This can be useful even if we do not know how social security numbers are assigned. Simply clustering along the high-order bits of a ``unique identifier'' is likely to group similar data elements. This similarity may be unknown. It may be chronological if the identifiers are assigned sequentially, or determine the source of the data element if individual data sources are given a ``batch'' of identifiers. The problem is that this grouping allows us to find similarities that would not be available otherwise (e.g. a high cancer rate among people with similar social security numbers), that lead us to look for further information (what else those people have in common?)
This can have security implications. For example, an organization that assigns telephone numbers sequentially based on location within a building could find its ``phone book'' mined to find out who is working on the same projects.

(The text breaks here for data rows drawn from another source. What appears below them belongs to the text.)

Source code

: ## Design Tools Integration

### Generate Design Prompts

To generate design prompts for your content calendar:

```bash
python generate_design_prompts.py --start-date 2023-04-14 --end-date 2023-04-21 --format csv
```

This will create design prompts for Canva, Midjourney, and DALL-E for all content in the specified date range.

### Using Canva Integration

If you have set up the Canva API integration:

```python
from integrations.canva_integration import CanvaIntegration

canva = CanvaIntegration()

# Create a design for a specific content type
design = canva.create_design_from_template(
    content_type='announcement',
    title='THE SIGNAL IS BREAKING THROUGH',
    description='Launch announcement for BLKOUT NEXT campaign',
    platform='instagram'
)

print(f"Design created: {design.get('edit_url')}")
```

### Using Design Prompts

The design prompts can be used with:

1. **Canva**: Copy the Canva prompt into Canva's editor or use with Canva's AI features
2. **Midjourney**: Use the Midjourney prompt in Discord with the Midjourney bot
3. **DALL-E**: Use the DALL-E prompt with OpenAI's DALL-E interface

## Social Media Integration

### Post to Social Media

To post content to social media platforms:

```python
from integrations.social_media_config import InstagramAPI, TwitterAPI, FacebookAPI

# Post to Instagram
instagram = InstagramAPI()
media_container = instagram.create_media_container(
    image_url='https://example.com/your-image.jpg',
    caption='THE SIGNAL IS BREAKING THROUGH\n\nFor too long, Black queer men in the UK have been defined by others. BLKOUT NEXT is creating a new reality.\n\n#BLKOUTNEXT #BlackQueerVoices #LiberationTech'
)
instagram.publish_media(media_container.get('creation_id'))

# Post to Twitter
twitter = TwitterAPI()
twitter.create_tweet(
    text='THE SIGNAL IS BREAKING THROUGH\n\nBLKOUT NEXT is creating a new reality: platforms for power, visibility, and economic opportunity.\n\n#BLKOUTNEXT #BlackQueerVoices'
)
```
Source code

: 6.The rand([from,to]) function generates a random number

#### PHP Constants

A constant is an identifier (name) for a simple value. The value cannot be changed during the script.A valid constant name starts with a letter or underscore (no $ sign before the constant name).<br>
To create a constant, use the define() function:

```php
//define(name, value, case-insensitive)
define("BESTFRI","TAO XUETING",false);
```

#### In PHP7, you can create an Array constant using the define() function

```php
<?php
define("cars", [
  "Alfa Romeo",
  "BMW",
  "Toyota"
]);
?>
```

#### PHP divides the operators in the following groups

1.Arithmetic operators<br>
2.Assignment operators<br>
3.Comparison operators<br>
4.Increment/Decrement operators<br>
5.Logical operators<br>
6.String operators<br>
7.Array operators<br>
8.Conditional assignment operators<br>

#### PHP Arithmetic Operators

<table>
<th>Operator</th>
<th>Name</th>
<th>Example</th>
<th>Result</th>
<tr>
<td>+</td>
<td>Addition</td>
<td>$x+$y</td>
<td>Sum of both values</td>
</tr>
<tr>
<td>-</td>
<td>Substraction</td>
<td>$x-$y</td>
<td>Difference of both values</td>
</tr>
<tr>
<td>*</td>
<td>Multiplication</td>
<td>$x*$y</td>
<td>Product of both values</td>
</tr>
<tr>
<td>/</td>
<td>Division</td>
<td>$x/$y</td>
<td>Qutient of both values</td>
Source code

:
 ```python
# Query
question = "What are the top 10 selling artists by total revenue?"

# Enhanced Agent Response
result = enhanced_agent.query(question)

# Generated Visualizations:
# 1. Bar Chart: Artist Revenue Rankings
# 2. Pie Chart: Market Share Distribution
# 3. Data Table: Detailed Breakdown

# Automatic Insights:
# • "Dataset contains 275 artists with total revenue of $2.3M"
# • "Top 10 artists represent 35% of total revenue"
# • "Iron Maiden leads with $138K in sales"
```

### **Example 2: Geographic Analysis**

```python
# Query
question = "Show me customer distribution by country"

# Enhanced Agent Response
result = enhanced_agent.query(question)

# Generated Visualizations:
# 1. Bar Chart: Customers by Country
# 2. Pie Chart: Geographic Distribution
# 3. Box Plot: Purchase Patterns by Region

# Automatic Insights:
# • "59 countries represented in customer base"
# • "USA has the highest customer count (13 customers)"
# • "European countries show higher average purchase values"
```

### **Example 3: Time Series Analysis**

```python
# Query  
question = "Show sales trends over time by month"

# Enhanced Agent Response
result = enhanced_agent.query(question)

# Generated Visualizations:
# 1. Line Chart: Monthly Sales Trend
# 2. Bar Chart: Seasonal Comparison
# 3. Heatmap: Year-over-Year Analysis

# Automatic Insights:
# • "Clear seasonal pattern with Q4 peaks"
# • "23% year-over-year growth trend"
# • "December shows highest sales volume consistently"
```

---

Knowledge of the identifier assignment process is not necessary; simply finding a rule that a given group of people working on a known project can be determined from grouping on their telephone numbers can lead to the realization that people working on unknown projects can be guessed by grouping the telephone number.
The solution is to ensure that unique identifiers are assigned randomly; thus serving only as unique identifiers. This prevents meaningful grouping based on these identifiers, yet does not detract from their intended purpose.
This requires that we augment the data in non-obvious ways (otherwise it would be simple to reconstruct the original database).
This is just a start. Further work is needed to determine just what we can do to prevent unwanted data mining.